[TEXT FOR ANALYSIS — start]

Kyushu Electric Power Company told CNN Tuesday that it had reactivated No. 1 reactor
at its Sendai nuclear power plant in Kagoshima Prefecture, on the southern island of Kyushu.
The plant's second reactor could be restarted in October, it added.
All of Japan's 48 nuclear reactors were gradually taken offline when a tsunami
triggered by a massive earthquake sent a wall of water crashing into the Fukushima-Daiichi nuclear plant four years ago, causing a series of meltdowns.
Since then, the island nation has imported greater amounts of expensive natural gas and coal to meet its energy needs.
Japanese Prime Minister Shinzo Abe has pushed for a return to nuclear energy, arguing it is essential to the country's economic recovery to reduce the skyrocketing utility bills associated with energy imports.
Prior to the Fukushima disaster, about 30% of Japan's energy was nuclear generated.
But opinion polls have consistently shown public opposition to a nuclear restart.
Japan's nuclear watchdog, the Nuclear Regulation Authority, had previously given a green light to the reopening of reactors 3 and 4 of the Kansai Electric Power Company's Takahama nuclear plant.
But locals successfully petitioned the court in Fukui Prefecture, where the plant is located, to block the move, raising concerns about whether the reactors would survive a strong earthquake.

[TEXT FOR ANALYSIS — finish]
[DATASET CONTENT — start]

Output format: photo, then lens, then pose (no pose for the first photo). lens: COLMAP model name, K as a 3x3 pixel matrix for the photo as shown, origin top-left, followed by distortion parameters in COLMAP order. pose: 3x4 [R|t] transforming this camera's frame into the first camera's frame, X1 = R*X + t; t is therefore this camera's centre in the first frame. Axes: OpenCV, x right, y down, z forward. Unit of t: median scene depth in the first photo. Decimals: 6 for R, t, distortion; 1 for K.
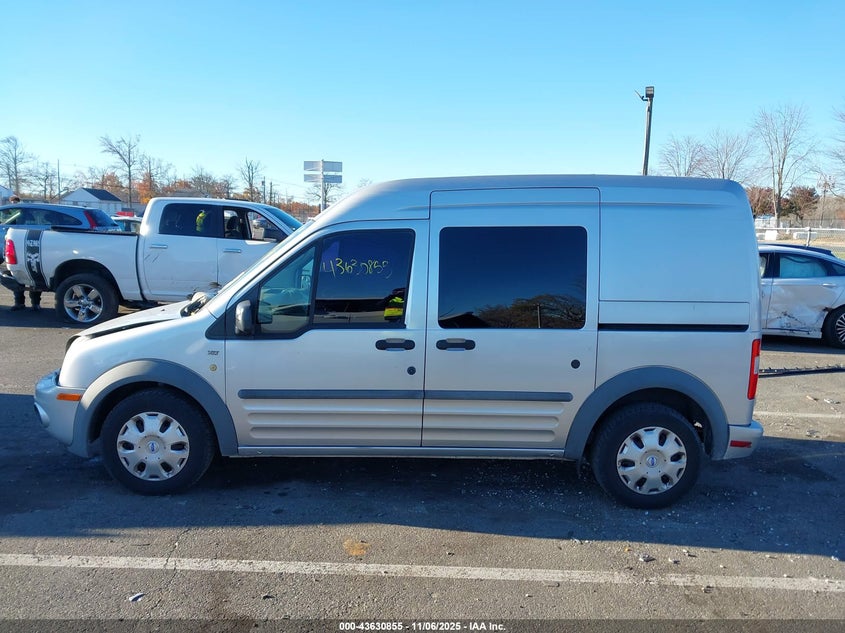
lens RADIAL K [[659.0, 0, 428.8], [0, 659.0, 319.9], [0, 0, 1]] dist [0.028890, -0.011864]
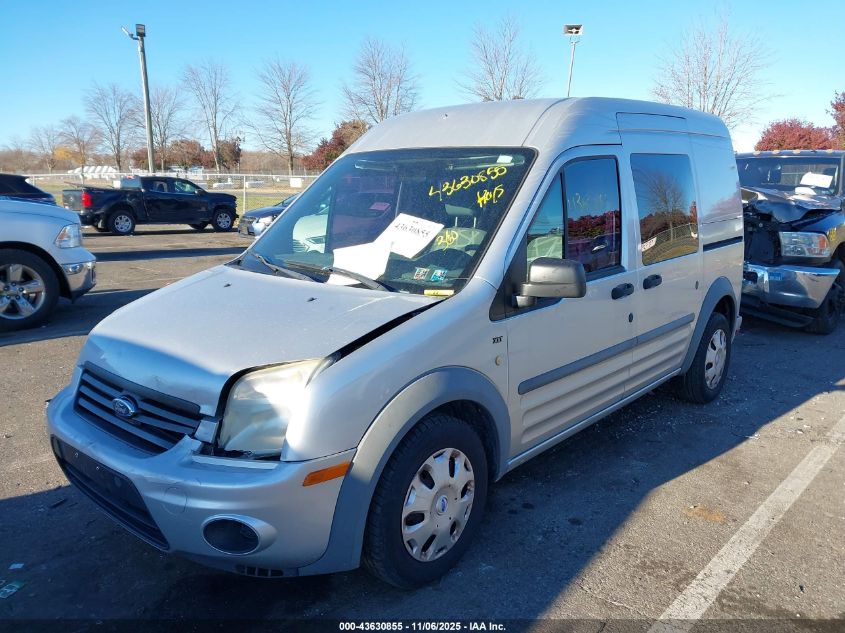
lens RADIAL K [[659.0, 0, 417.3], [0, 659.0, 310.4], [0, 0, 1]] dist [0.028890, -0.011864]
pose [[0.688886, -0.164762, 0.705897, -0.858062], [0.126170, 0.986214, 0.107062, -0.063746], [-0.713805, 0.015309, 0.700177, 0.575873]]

[DATASET CONTENT — finish]
[DATASET CONTENT — start]

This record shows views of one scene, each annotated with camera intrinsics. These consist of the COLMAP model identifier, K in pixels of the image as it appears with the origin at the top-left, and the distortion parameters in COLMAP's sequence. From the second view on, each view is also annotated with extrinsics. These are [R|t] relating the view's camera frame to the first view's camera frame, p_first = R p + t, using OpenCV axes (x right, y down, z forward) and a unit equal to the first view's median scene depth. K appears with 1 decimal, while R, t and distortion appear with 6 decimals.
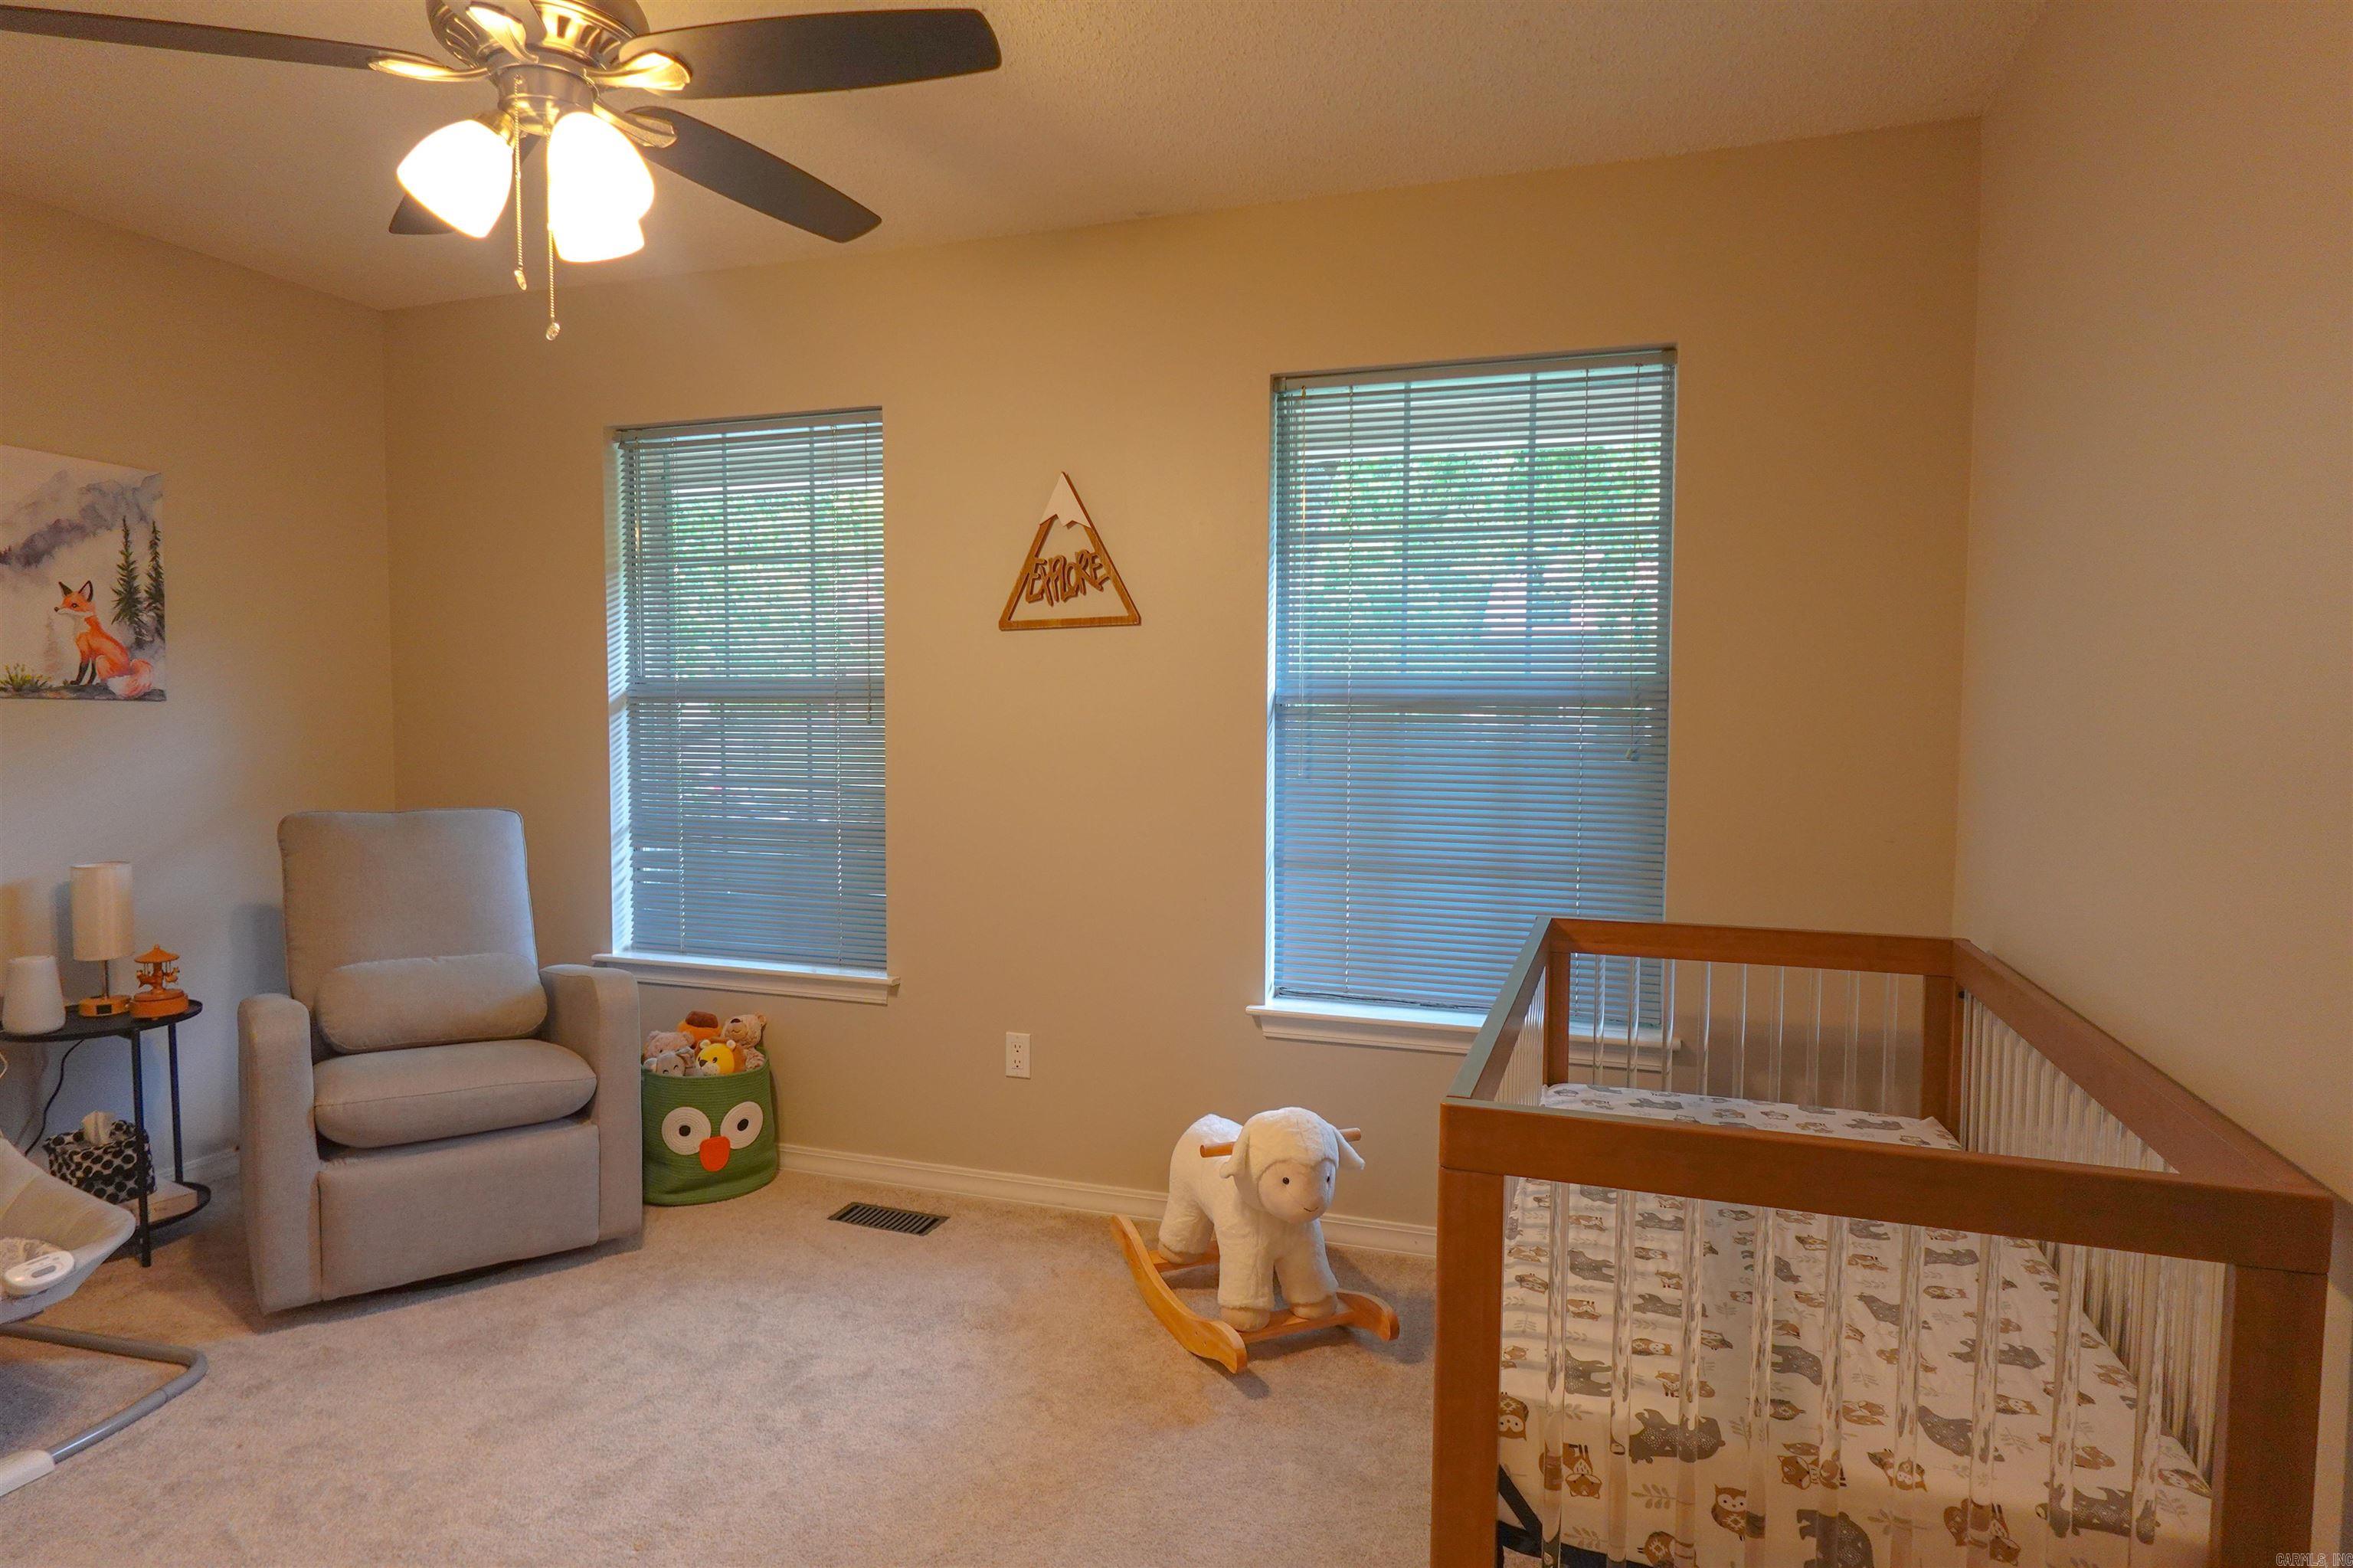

[DATASET CONTENT — finish]
[DATASET CONTENT — start]

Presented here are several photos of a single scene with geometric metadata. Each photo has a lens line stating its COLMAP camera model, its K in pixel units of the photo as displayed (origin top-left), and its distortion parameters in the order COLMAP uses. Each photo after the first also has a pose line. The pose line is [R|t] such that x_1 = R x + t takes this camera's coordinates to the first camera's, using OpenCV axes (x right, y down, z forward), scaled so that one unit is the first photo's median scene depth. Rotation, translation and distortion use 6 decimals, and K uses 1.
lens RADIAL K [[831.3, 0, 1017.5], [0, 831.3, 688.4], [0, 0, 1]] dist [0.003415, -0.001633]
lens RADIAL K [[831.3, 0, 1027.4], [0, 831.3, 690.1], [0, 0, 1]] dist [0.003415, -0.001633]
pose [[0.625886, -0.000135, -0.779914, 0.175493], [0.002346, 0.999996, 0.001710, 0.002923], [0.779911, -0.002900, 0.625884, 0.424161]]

[DATASET CONTENT — finish]

EXERCISE: Can you continue the news article above the listing, the one about Japan restarting the Sendai nuclear reactor, picking up right after its final sentence?

ANSWER FOR THIS EXERCISE:
Seismic and volcanic risks
And anti-nuclear campaigners on Tuesday voiced similar concerns about Sendai.
"The Nuclear Regulation Authority and Kyushu have not applied a robust enough risk assessment -- they have disregarded the seismic and volcanic risks involved, while the reactors at Sendai are also aging," Ai Kashiwagi, of Greenpeace Japan, told CNN.
With other reactors around the country set to follow suit, Kashiwagi warned that Japan should be moving away from nuclear and other dirty fuels. "Renewable energy sources such as solar, wind and thermal have so much potential here," she said.
Chief Cabinet Secretary Yoshihide Suga insisted that the Japanese government is placing priority on safety over anything else. But he told reporters Tuesday that the restart was very important for energy security, the economy, and measures to address global warming.
He said the country's new regulations governing the operation of nuclear plants were the world's toughest.